- What is required -
Once the line containing "vfov_deg: 17.2" is found in the entries below, reproduce it and every line after it, stopping at and including the line containing "f_number: 4.5"; reproduce nothing else, and keep each line exact.

+===+

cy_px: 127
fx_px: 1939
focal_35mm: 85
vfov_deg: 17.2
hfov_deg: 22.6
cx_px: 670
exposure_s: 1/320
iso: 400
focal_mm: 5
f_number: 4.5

+===+

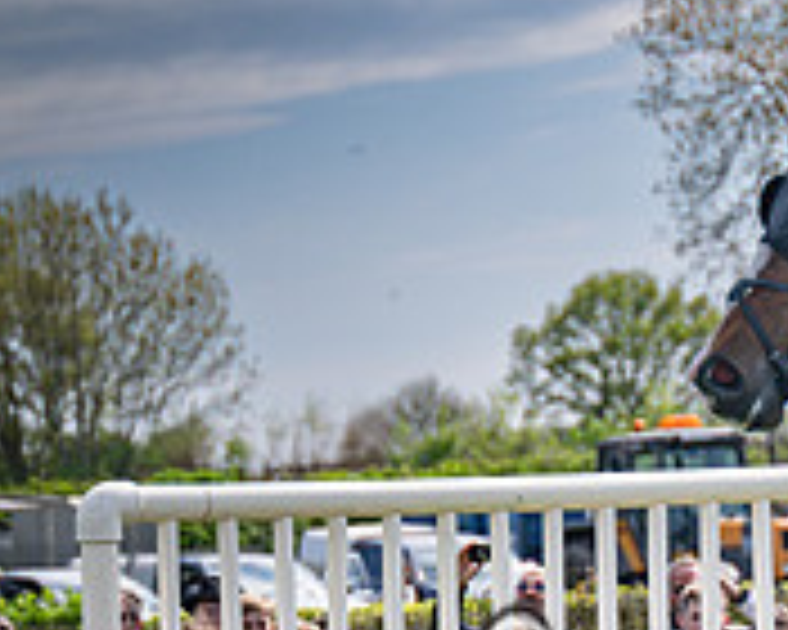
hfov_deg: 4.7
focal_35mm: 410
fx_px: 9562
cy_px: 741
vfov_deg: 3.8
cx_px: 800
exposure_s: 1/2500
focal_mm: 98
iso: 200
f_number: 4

+===+

- Solved problem -
vfov_deg: 17.2
hfov_deg: 22.6
cx_px: 670
exposure_s: 1/320
iso: 400
focal_mm: 5
f_number: 4.5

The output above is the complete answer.